A poucas casas de distância, Raquel e Pedro passam pelo mesmo processo de descoberta das funcionalidades do Livox e do uso de IA. “Hoje ele já fala um pouco, antes não falava nada. Essa tecnologia abre um leque infinito para a comunicação entre nós”, avalia a mãe.
É uma perspectiva totalmente nova sobre o que aconteceu no Rio Grande do Sul, falando de mudanças climáticas do ponto de vista de pessoas com deficiência
Ela viveu junto com o filho o luto pela gatinha de estimação, em meio a outras perdas na enchente. A microempresária viu a pequena gráfica que funcionava na garagem virar um amontoado de entulhos.

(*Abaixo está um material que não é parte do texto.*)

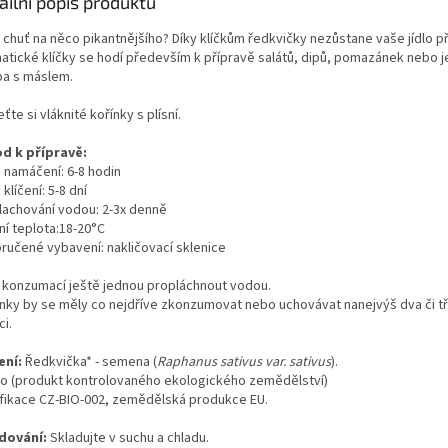
ailní popis produktu
 chuť na něco pikantnějšího? Díky klíčkům ředkvičky nezůstane vaše jídlo 
atické klíčky se hodí především k přípravě salátů, dipů, pomazánek nebo j
ba s máslem.
ťte si vláknité kořínky s plísní.
d k přípravě:
 namáčení: 6-8 hodin
klíčení: 5-8 dní
lachování vodou: 2-3x denně
ní teplota:18-20°C
ručené vybavení: nakličovací sklenice
 konzumací ještě jednou propláchnout vodou.
nky by se měly co nejdříve zkonzumovat nebo uchovávat nanejvýš dva či tř
ci.
ení:
Ředkvička* - semena (
Raphanus sativus var. sativus
).
bio (produkt kontrolovaného ekologického zemědělství)
ifikace CZ-BIO-002, zemědělská produkce EU.
dování:
Skladujte v suchu a chladu.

A família se refugiou no segundo andar da casa, de onde acompanhava a subida da água até chegar a 2,50 m. Enfrentou escuridão, falta de internet e precisou resgatar a vizinha de 91 anos que morava sozinha e ficou presa na casa ao lado.
Um drama que afetava diretamente a rotina de Pedro. Em razão do autismo, ele tem maior dificuldade para lidar com alterações no seu dia a dia.
“Deus foi muito bom conosco porque, no momento da enchente, ele achava que estava na arca de Noé, que é uma das histórias preferidas dele. Pedro passava o tempo cantando as músicas, chamava o avô de Noé”, relata Raquel.
O garoto encarou o resgate de barco como uma grande aventura. Só a gatinha Lola ficou para trás. “Meu marido achou ela morta e tivemos que contar para o Pedro. Toda vez que alguém saía de casa, ele perguntava se a pessoa tinha morrido. Isso foi muito complexo para o meu filho”, diz a mãe. “Quando chove, ele pergunta se vai ter arca de Noé de novo.”
Já para a família de Kelvin, o resgate foi complicado. “Ele não queria entrar no barco”, recorda-se Márcia, sobre os três dias que permaneceram ilhados. O garoto se assustava com o barulho dos helicópteros e as cenas de moradores içados.
“Ele não entendia o que estava acontecendo. O helicóptero vinha a 10 metros de altura com uma corda e pegava as pessoas. Mas tinha que dar a mão, caminhar pelo telhado. Com uma criança autista, não tem como. Os vizinhos foram indo embora e nós ficamos.”
Foram enfim resgatados por uma equipe de voluntários, que tinha entre eles o pai de uma menina autista. “Fui falando para o Kelvin que a gente ia para o shopping comer hambúrguer. Dei um remedinho para deixar ele calmo”, lembra Márcia.
Eles ficaram 45 dias na casa de praia da família. “Voltar foi horrível. Eram montanhas de lixo.”
Raquel também descreve o retorno como misto de alegria e terror: casa em destroços, marcas da água nas paredes, móveis e roupas mofadas. “Cerca de 95% das nossas coisas foram jogadas fora.”
Duras lembranças compartilhadas com os filhos adolescentes que estão aprendendo a usar IA para comunicar memórias da tragédia.
Uma experiência que deve ser ampliada para mil crianças e adolescentes gaúchos, segundo o criador do Livox. “Nossa ideia é transformar todos estes futuros usuários em criadores de conteúdo como testemunhas do impacto da crise climática no Sul”, diz Pereira.
A ideia é que o projeto revele ao mundo ativistas como Greta Thunberg, sueca de 18 anos que se tornou uma voz importante na luta contra o aquecimento global e suas consequências.
“O autismo não é uma doença”, afirma Greta, que teve seu diagnóstico de Asperger aos 12 anos. “Significa simplesmente que você é um pouco diferente de todas as outras pessoas.”
E ela faz a diferença no mundo, pontua Pereira. “Imagino meninos como Kelvin e Pedro em eventos usando o Livox para expressar como são desproporcionalmente afetados pelas mudanças climáticas”, vislumbra o idealizador do projeto. “Vamos achar novas Gretas.”